Para mi mala suerte, Carol permaneció dormida, preocupándome por eso; sin embargo, también cuando me imaginaba el momento de su despertar y se enterara de la muerte de su madre. Mi corazón débil podría romperse por completo.
Un dato adicional, que tuvo que esperar horas para darle notoriedad, fue mi dolor de cabeza y fiebre. Tomé pastillas y nada cambió, pero era el último de mis problemas.
Dos días después del entierro, me encontraba en mi casa, en la habitación de mi hija, para ser exacto. El tiempo más largo que ella se mantuvo dormida fue de cuatro días y ahora estaba a uno de igualarlo.
—Despierta, mi niña, te necesito —le dije en voz baja mientras me ponía de pie y salía de la habitación.
Al cruzar la puerta, mi visión se oscureció.
—Maldito mareo —El número cinco en los últimos días. Siendo doctor me automediqué, sin resultados positivos—. ¿Tendré que ir a chequearme?
Prometí que si me mareaba de nuevo, iría. Tocando el tema del hospital, en el trabajo me dieron unos días libres tras la noticia de su esposa.
Llegando a la sala de estar, me senté en el sofá. Agarré el computador que tenía al lado. No fue casualidad, había un propósito el querer prenderlo.
Se trataba de las últimas palabras de Lucía. Al principio lo pasé por alto, no obstante, tan solitario en mi casa y al recordar cada detalle de ese día, opté por navegar en la web.
«Rey Impacto», pensé. Lo escribí y oprimí en el buscador. Lo que me apareció no fue nada de interés, como si hubiera escrito algo inventado. «Intentaré con este».
Loius Berton. Ese fue el nombre que busqué. De antemano presentía que podría hallar algo, porque era un nombre real, aparentemente.
El navegador me envió a varios artículos y sitios web de distintas personas que tenían ese nombre de pila.
«Qué problema», me quejé.
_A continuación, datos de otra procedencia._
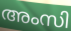
അംസി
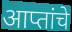
आप्तांचे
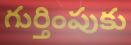
గుర్తింపుకు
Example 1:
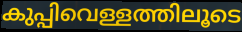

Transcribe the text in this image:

കുപ്പിവെള്ളത്തിലൂടെ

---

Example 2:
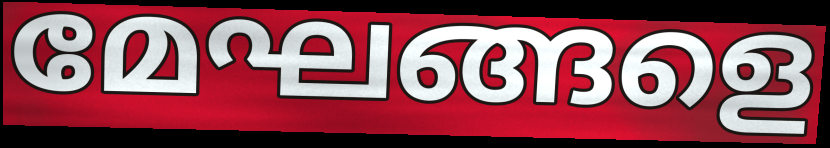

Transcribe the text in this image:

മേഘങ്ങളെ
Así las cosas, no iba a encontrar nada concreto. Fue entonces cuando en unos de los artículos me di cuenta de un detalle. «¡Argento!»
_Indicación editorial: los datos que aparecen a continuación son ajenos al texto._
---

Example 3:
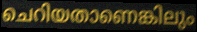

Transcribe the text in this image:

ചെറിയതാണെങ്കിലും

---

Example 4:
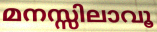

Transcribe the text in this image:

മനസ്സിലാവൂ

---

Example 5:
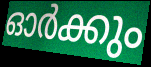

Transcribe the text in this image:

ഓർക്കും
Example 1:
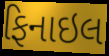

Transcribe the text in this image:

ફિનાઇલ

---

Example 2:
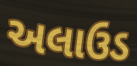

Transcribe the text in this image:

અલાઉડ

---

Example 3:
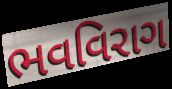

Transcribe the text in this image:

ભવવિરાગ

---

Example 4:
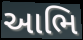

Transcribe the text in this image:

આભિ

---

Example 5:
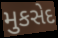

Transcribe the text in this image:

મુકસેદ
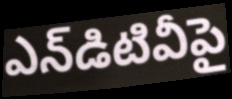
ఎన్‌డిటివీపై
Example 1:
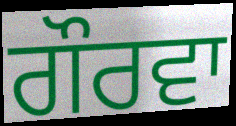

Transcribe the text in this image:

ਗੌਰਵਾ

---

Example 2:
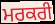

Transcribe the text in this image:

ਮਰਕਰੀ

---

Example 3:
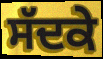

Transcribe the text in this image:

ਸੱਦਕੇ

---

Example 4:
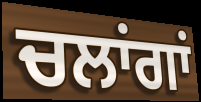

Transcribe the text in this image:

ਚਲਾਂਗਾਂ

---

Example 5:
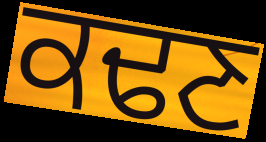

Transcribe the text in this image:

ਕਢਣ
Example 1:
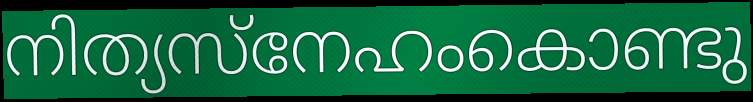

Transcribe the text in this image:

നിത്യസ്നേഹംകൊണ്ടു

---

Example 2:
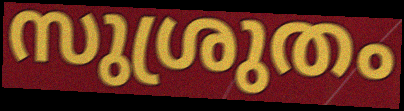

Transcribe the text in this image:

സുശ്രുതം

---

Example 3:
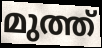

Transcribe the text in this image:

മുത്ത്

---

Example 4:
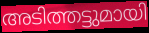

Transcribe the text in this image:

അടിത്തട്ടുമായി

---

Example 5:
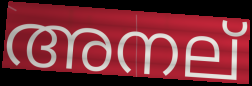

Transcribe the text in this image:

അനല്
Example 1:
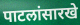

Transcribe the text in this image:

पाटलांसारखे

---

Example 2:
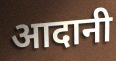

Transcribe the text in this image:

आदानी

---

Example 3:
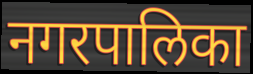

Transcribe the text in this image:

नगरपालिका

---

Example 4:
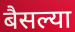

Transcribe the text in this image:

बैसल्या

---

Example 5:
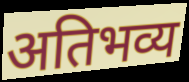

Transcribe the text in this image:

अतिभव्य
Había una noticia con dicho nombre y país, uno recién nacido hace 70 años, y si bien recordaba, Lucía había mencionado esa nación.
Sin pensarlo dos veces lo leí, y cada vez que hacía, mis cejas se fruncían.
Se trataba de un hombre de 40 años. El artículo era de hace 5 años y decía que dicha persona había sido internada en un manicomio luego de que se le diagnosticara locura, tras haber gritado a los cuatro vientos que el planeta ya estaba invadida y que perdimos el control del mismo, catalogando a los humanos como meras marionetas. Además, habría violentado a varios compañeros de trabajo.